**WHAT THE TASK REQUIRES:**
Each line of the data below between the one containing "Dec 12, 2025" and the one containing "strial Facilities", both included, is to be repeated exactly. Please omit pictures.

Dataset entries
---

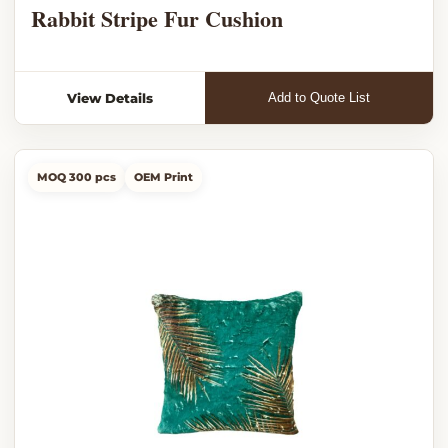
Rabbit Stripe Fur Cushion
View Details
Add to Quote List
MOQ 300 pcs
OEM Print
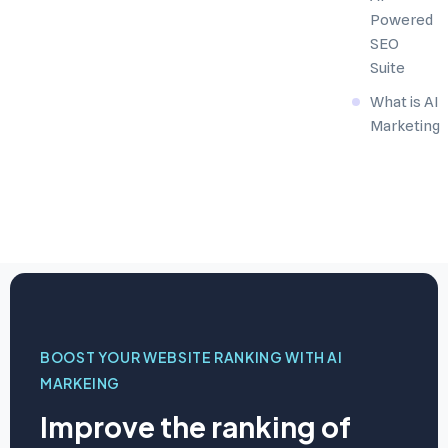
Powered
SEO
Suite
What is AI
Marketing
BOOST YOUR WEBSITE RANKING WITH AI
MARKEING
Improve the ranking of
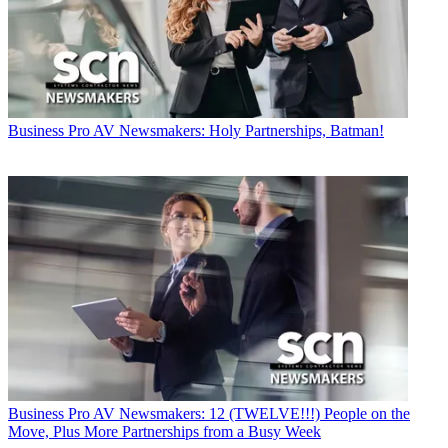
Business
Pro AV Newsmakers: Holy Partnerships, Batman!
Business
Pro AV Newsmakers: 12 (TWELVE!!!) People on the
Move, Plus More Partnerships from a Busy Week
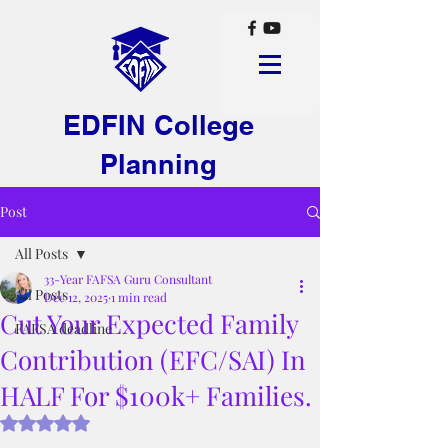
EDFIN College
Planning
Post
All Posts
33-Year FAFSA Guru Consultant
All Posts
Dec 12, 2025
1 min read
Cut Your Expected Family
FAFSA deadline
Contribution (EFC/SAI) In
HALF For $100k+ Families.
Rated NaN out of 5 stars.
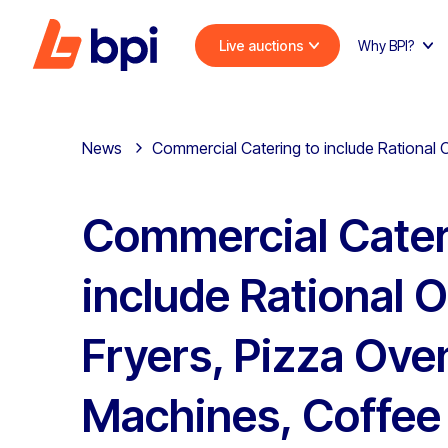
Live auctions
Why BPI?
News
Commercial Catering to include Rational 
Commercial Cater
include Rational 
Fryers, Pizza Ove
Machines, Coffee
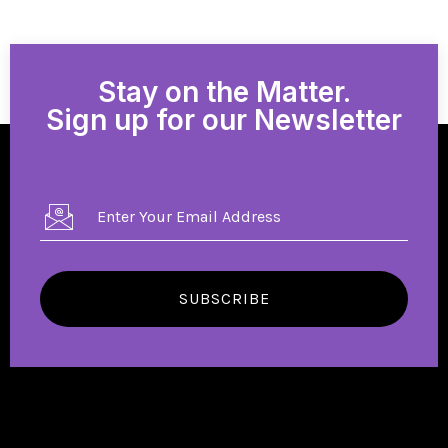
Stay on the Matter.
Sign up for our Newsletter
SUBSCRIBE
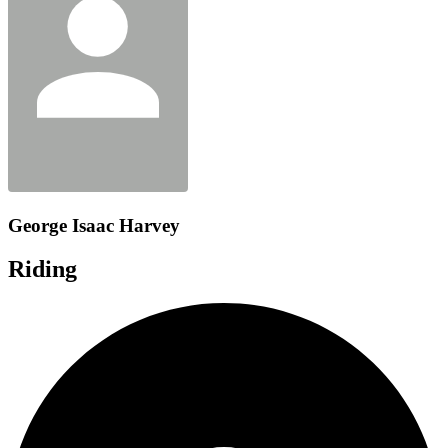
George Isaac Harvey
Riding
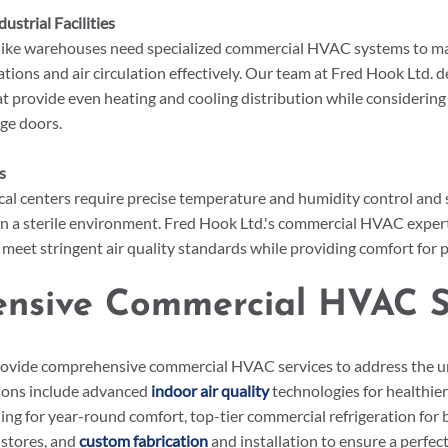
strial Facilities
 like warehouses need specialized commercial HVAC systems to m
tions and air circulation effectively. Our team at Fred Hook Ltd. 
 provide even heating and cooling distribution while considering 
rge doors.
s
al centers require precise temperature and humidity control and s
ain a sterile environment. Fred Hook Ltd.'s commercial HVAC expert
s meet stringent air quality standards while providing comfort for p
nsive Commercial HVAC S
rovide comprehensive commercial HVAC services to address the u
ions include advanced 
indoor air quality
 technologies for healthie
ling for year-round comfort, top-tier commercial refrigeration for b
stores, and 
custom fabrication
 and installation to ensure a perfect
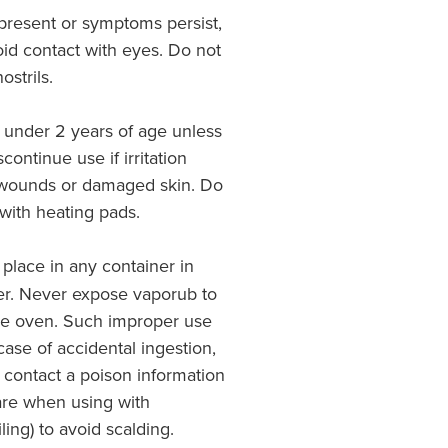
s present or symptoms persist,
oid contact with eyes. Do not
ostrils.
 under 2 years of age unless
continue use if irritation
 wounds or damaged skin. Do
with heating pads.
 place in any container in
er. Never expose vaporub to
ve oven. Such improper use
ase of accidental ingestion,
 contact a poison information
are when using with
ling) to avoid scalding.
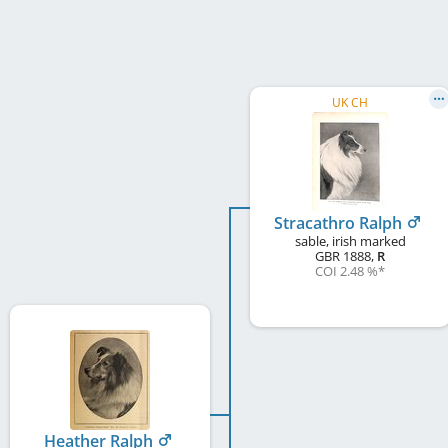
UK CH
Stracathro Ralph
sable, irish marked
GBR
1888
,
R
COI 2.48 %
*
Heather Ralph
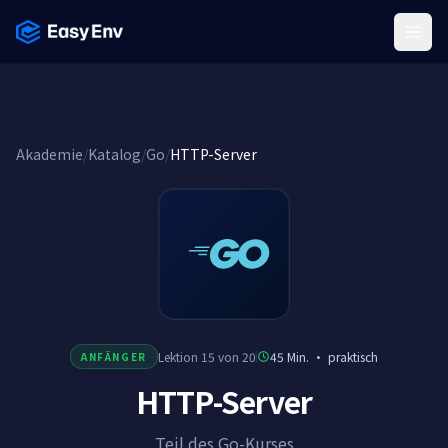
Menu
Akademie
/
Katalog
/
Go
/
HTTP-Server
Lektion 15 von 20
45 Min.
·
praktisch
ANFÄNGER
HTTP-Server
Teil des Go-Kurses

---

**SOLUTION FOR THIS EXERCISE:**
Dec 12, 2025
1 min read
Cut Your Expected Family
FAFSA deadline
Contribution (EFC/SAI) In
HALF For $100k+ Families.
Rated NaN out of 5 stars.
Live auctions
Why BPI?
News
Commercial Catering to include Rational 
Commercial Cater
include Rational 
Fryers, Pizza Ove
Machines, Coffee
Stay on the Matter.
Sign up for our Newsletter
SUBSCRIBE
George Isaac Harvey
Riding
strial Facilities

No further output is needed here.